Task to complete: Count every line in this listing that has "yemeklerde". Reply with only the total.

Data for analysis:
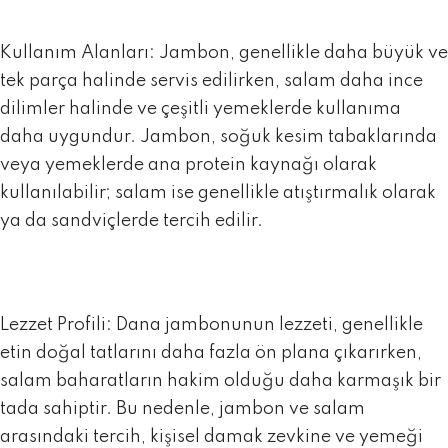
Kullanım Alanları:
Jambon, genellikle daha büyük ve
tek parça halinde servis edilirken, salam daha ince
dilimler halinde ve çeşitli yemeklerde kullanıma
daha uygundur. Jambon, soğuk kesim tabaklarında
veya yemeklerde ana protein kaynağı olarak
kullanılabilir; salam ise genellikle atıştırmalık olarak
ya da sandviçlerde tercih edilir.
Lezzet Profili:
Dana jambonunun lezzeti, genellikle
etin doğal tatlarını daha fazla ön plana çıkarırken,
salam baharatların hakim olduğu daha karmaşık bir
tada sahiptir. Bu nedenle, jambon ve salam
arasındaki tercih, kişisel damak zevkine ve yemeği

Your response: 2